Although I'm not fond of the term, "reverse electroplated", what method is he using? Sulfuric stripping cell? Or, what?

I would think it would be a lot easier to deal with the sludge or powder and not melt it into bars.


----------



## golddigger2 (Jun 6, 2010)

I am not sure exactly what his process is as he is understandably very secretive about his process. I do know that it is almost completely chemical free. I do know that it is some sort of electroplating system. The metal comes out of the process in granular form and is melted into bars. As we have only been collaborating together for a couple of months he has not given me the details of the process, as he gets to know me a bit more the flow of information should open up a bit. The main aim is to reclaim the gold and copper initially and then as our experience increases try to reclaim the silver and other metals. My experience is mainly with A/P and A/R but I agreed to do some experiments for him to see if I was able to use a chemical process to seperate and eventually purify the pm's.


----------



## Harold_V (Jun 6, 2010)

Given the information that has come forward, it is my opinion that GSP is on the right track. Melting this material is likely a big mistake. There are pretreatments that could eliminate traces of tin, resulting in a very straight forward processing. I can envision a process whereby there would be no melting until the final product has been produced. 

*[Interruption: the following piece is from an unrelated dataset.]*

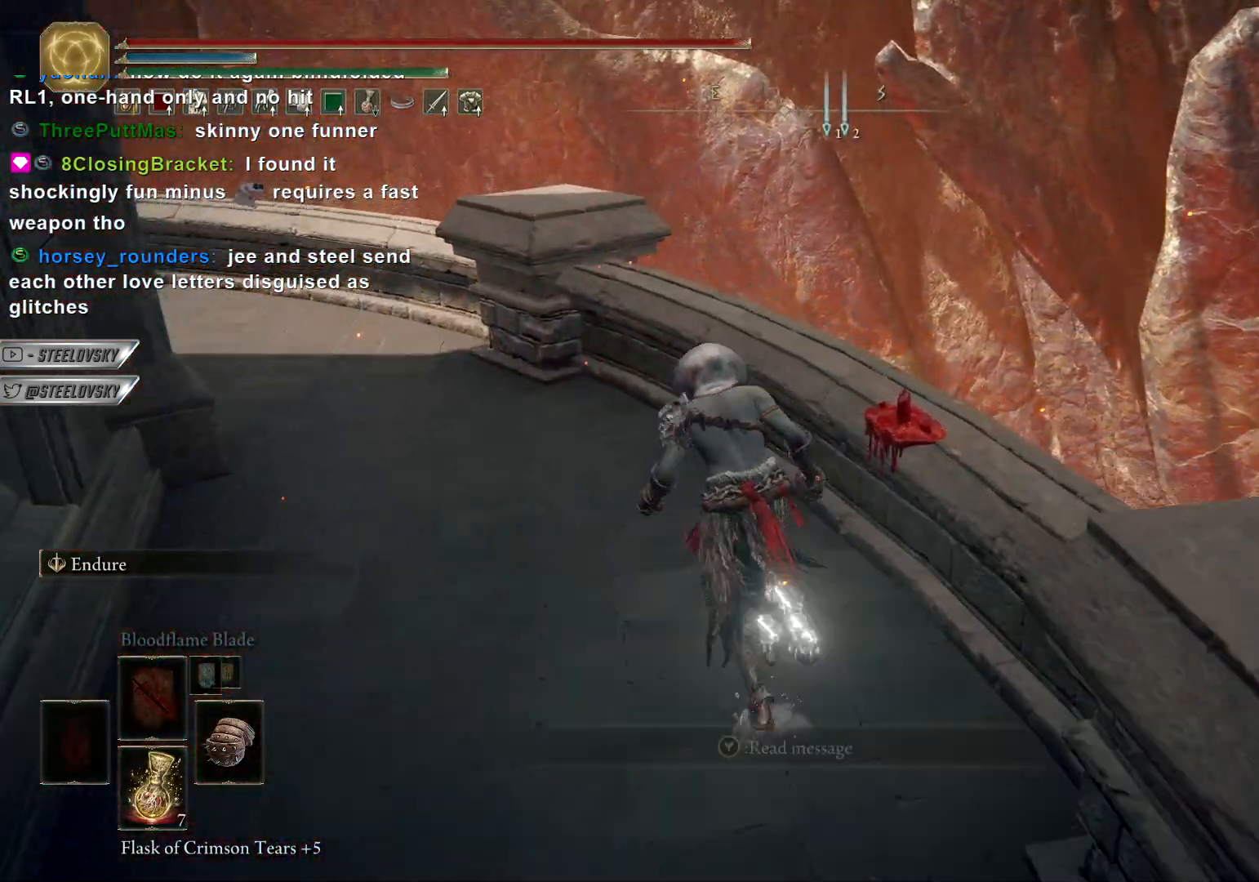
{"dt_ms": 500, "buttons": ["CIRCLE"], "left_stick": "up", "right_stick": "center", "events": [[133, "right_stick", "left"], [300, "right_stick", "center"]]}
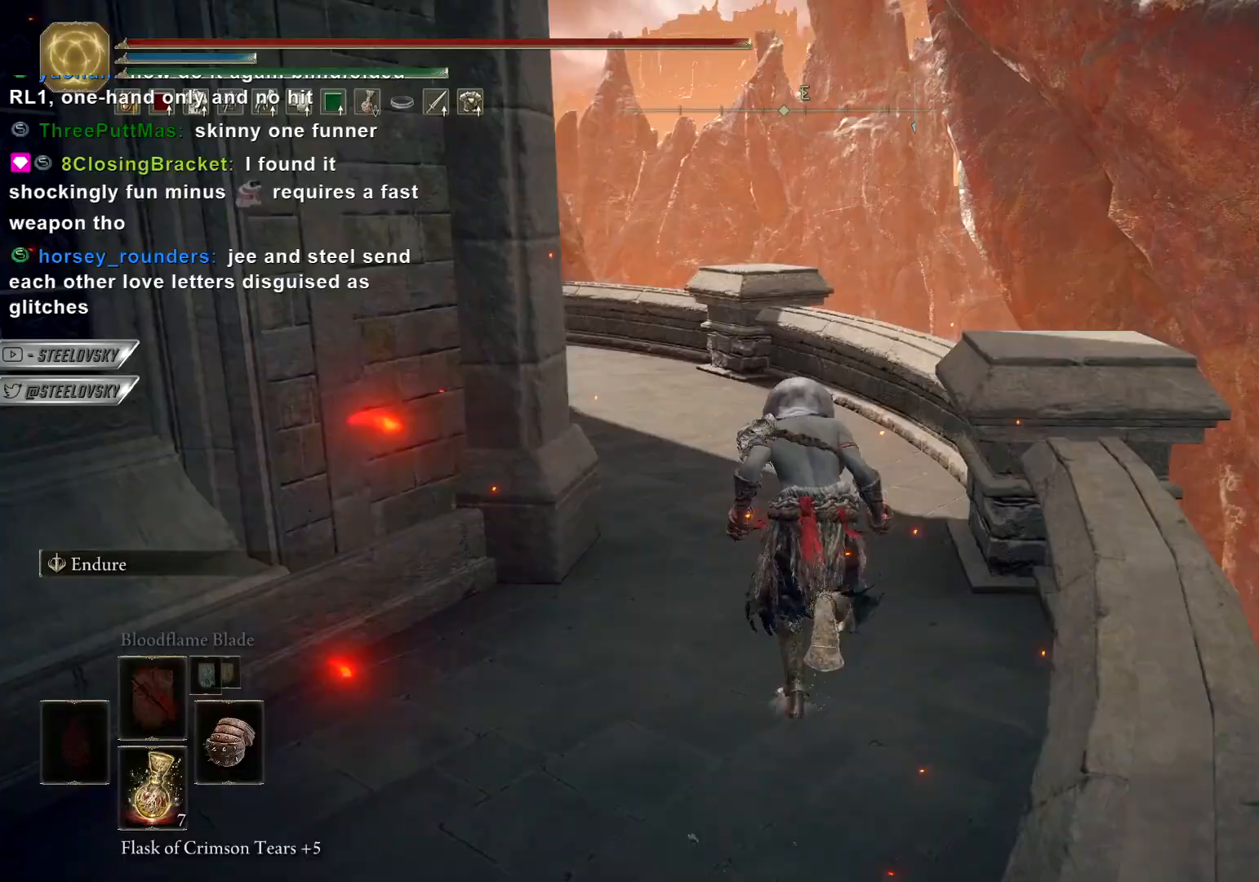
{"dt_ms": 500, "buttons": ["CIRCLE", "L1"], "left_stick": "up", "right_stick": "center"}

If your "friend" is reluctant to share any information, let him tough it out alone. I think I can speak for most readers when I say that we are happy to try to help, but none of us are interested in playing games, especially the guessing game. 

Harold


----------



## golddigger2 (Jun 6, 2010)

Thanks Harold I agree totally. I am sure the information will be forthcoming once he knows me a bit better. He has had a bit of trouble with partnerships in the past and is being a bit overcautious.


----------



## golddigger2 (Jun 21, 2010)

Just a quick update on how this is going. I was originally trying this in the shor simplicity system which did a pretty good job of deconstructing the bar in to sand like granules. I then evaporated all the liquid off, dried the mixture and incinerated. I have it soaking in nitric as we speak. The next step following Harold's instructions will be to incinerate again and boil in HCL. I will keep you posted.


----------



## goldenchild (Jun 21, 2010)

golddigger2 said:


> I am not sure exactly what his process is as he is understandably very secretive about his process. I do know that it is almost completely chemical free. I do know that it is some sort of electroplating system. The metal comes out of the process in granular form and is melted into bars. As we have only been collaborating together for a couple of months he has not given me the details of the process, as he gets to know me a bit more the flow of information should open up a bit. The main aim is to reclaim the gold and copper initially and then as our experience increases try to reclaim the silver and other metals. My experience is mainly with A/P and A/R but I agreed to do some experiments for him to see if I was able to use a chemical process to seperate and eventually purify the pm's.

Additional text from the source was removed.